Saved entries
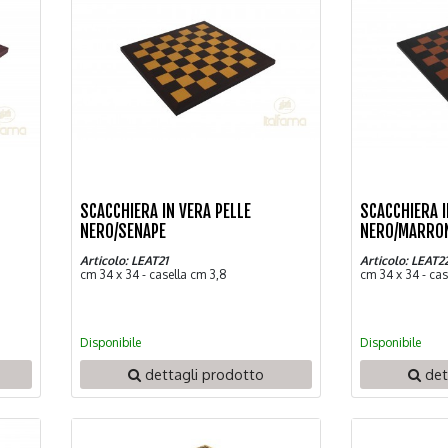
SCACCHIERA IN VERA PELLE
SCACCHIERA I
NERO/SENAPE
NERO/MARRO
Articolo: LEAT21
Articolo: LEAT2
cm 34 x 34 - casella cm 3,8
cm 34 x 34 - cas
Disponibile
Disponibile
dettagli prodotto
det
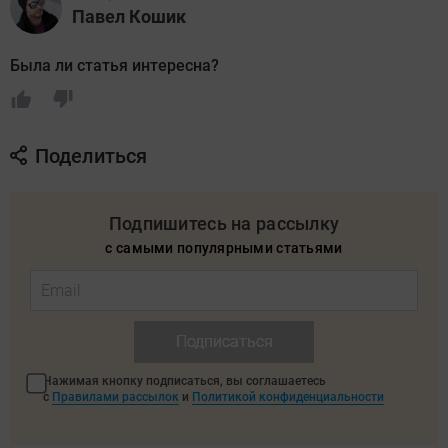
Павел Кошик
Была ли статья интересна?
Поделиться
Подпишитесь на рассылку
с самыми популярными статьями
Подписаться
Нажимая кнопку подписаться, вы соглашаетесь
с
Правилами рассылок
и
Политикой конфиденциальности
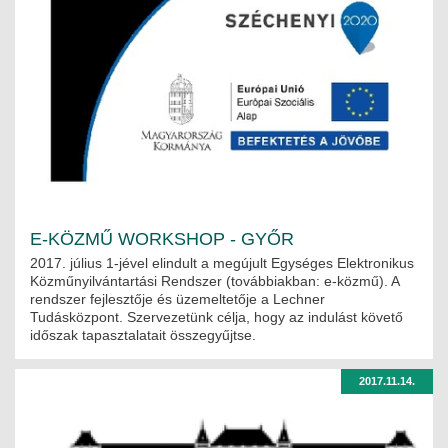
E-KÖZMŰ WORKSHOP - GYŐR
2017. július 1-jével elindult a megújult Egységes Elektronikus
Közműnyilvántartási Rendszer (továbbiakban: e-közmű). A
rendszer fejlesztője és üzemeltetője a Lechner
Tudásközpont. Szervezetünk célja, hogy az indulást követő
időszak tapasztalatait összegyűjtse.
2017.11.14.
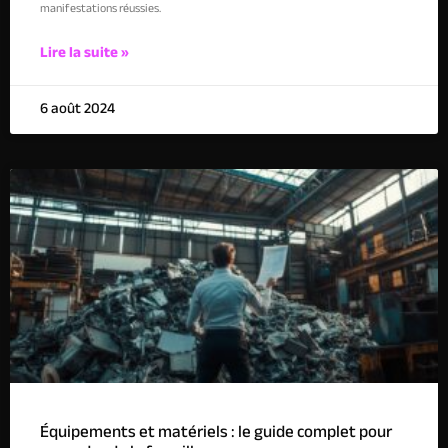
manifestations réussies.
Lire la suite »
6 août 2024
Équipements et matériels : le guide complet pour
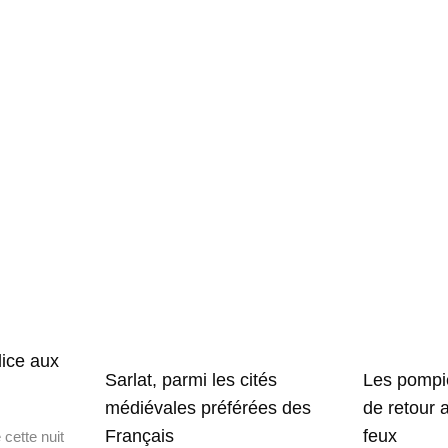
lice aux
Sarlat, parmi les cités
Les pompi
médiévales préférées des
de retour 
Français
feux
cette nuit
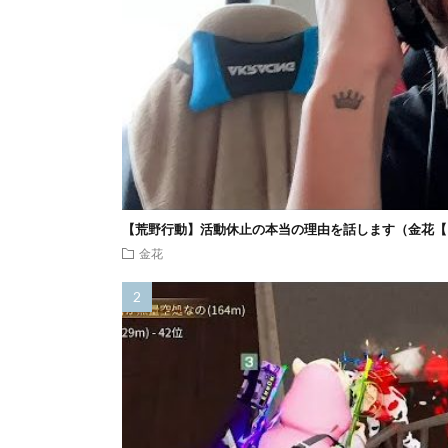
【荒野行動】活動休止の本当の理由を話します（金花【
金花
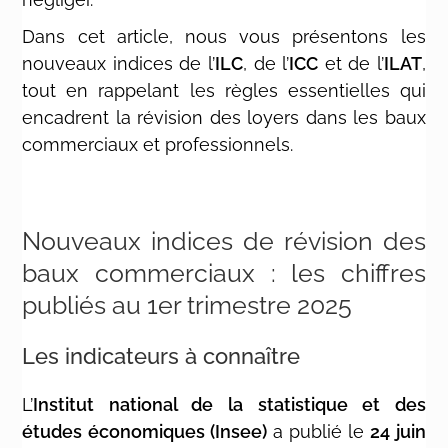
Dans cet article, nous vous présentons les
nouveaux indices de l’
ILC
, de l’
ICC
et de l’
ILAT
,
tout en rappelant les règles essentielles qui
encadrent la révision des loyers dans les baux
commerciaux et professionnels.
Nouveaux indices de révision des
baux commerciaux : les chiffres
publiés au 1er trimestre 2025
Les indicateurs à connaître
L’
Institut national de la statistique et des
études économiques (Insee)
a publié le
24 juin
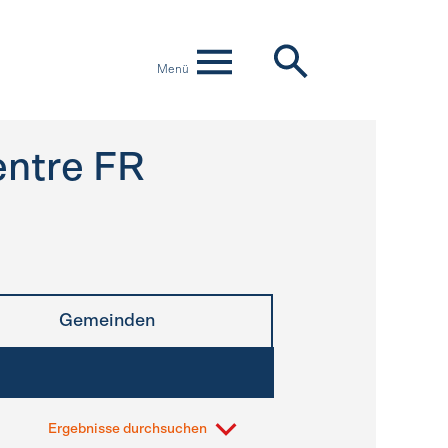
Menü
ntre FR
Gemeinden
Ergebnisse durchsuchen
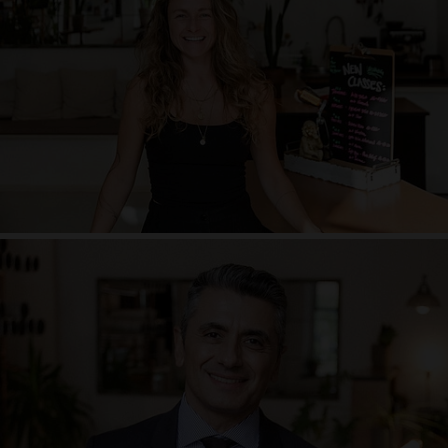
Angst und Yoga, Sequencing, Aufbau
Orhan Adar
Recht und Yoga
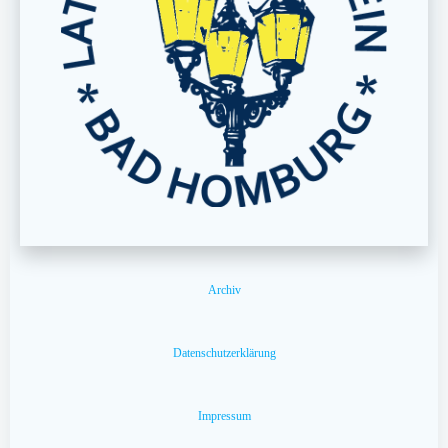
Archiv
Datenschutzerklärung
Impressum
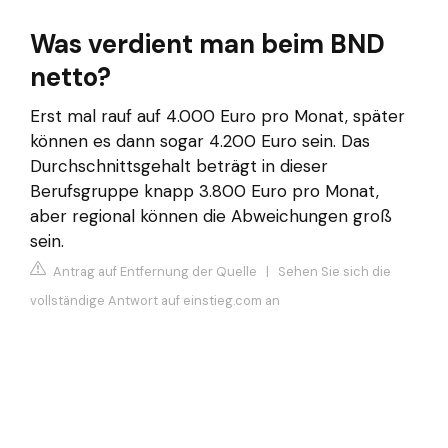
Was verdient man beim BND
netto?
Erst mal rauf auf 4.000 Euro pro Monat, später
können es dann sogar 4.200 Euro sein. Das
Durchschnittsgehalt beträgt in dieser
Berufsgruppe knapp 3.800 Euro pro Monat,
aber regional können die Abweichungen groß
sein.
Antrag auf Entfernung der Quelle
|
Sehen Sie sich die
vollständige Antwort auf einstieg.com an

--

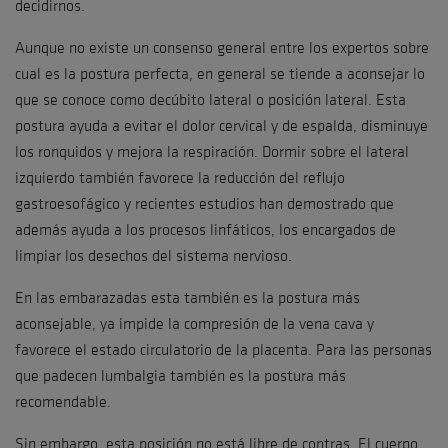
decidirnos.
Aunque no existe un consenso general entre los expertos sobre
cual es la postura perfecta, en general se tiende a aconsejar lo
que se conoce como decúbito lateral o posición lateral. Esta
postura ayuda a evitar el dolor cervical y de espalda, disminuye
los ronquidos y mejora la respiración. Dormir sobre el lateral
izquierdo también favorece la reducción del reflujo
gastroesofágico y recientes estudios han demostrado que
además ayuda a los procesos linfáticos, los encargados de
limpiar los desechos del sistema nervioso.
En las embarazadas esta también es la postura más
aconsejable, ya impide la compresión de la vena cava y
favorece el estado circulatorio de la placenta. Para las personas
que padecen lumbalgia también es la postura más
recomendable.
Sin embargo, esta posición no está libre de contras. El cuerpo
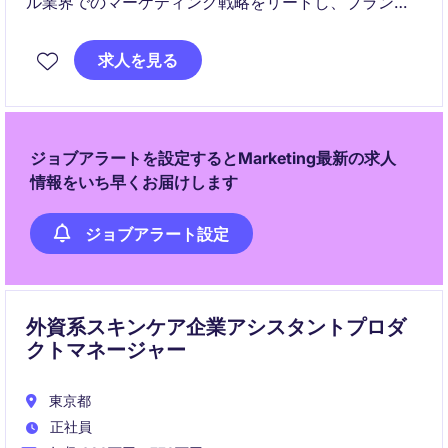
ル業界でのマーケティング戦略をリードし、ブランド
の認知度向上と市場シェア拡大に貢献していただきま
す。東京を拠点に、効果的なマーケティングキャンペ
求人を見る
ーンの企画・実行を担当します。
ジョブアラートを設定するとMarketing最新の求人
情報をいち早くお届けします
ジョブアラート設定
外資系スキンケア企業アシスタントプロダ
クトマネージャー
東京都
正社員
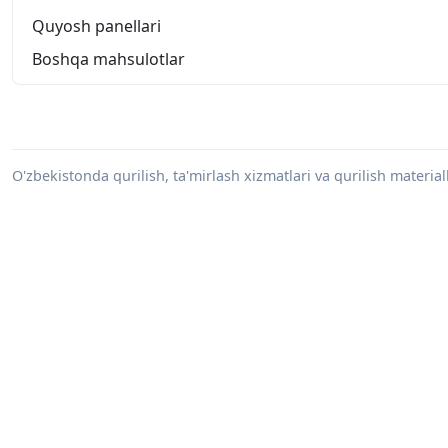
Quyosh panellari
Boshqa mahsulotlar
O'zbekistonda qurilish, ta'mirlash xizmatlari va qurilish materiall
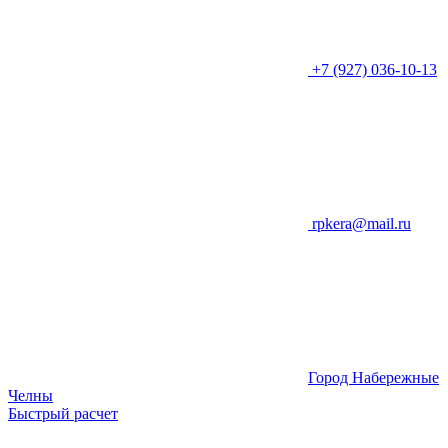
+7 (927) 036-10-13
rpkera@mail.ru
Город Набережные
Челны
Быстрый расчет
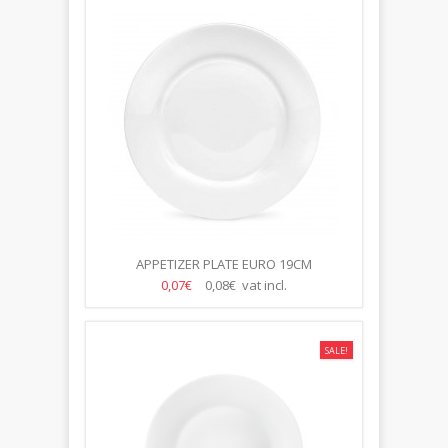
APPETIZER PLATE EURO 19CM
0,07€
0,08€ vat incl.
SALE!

**Assigned task**. Rewrite the data from the line containing "SCACCHIERA IN VERA PELLE" through the line containing "Équipements et matériels", replacing "Disponibile" with "Esaurito" wherever it occurs and keeping everything else the same. Leave the pictures out.

**Answer to the problem**.
SCACCHIERA IN VERA PELLE
SCACCHIERA I
NERO/SENAPE
NERO/MARRO
Articolo: LEAT21
Articolo: LEAT2
cm 34 x 34 - casella cm 3,8
cm 34 x 34 - cas
Esaurito
Esaurito
dettagli prodotto
det
Павел Кошик
Была ли статья интересна?
Поделиться
Подпишитесь на рассылку
с самыми популярными статьями
Подписаться
Нажимая кнопку подписаться, вы соглашаетесь
с
Правилами рассылок
и
Политикой конфиденциальности
E-KÖZMŰ WORKSHOP - GYŐR
2017. július 1-jével elindult a megújult Egységes Elektronikus
Közműnyilvántartási Rendszer (továbbiakban: e-közmű). A
rendszer fejlesztője és üzemeltetője a Lechner
Tudásközpont. Szervezetünk célja, hogy az indulást követő
időszak tapasztalatait összegyűjtse.
2017.11.14.
manifestations réussies.
Lire la suite »
6 août 2024
Équipements et matériels : le guide complet pour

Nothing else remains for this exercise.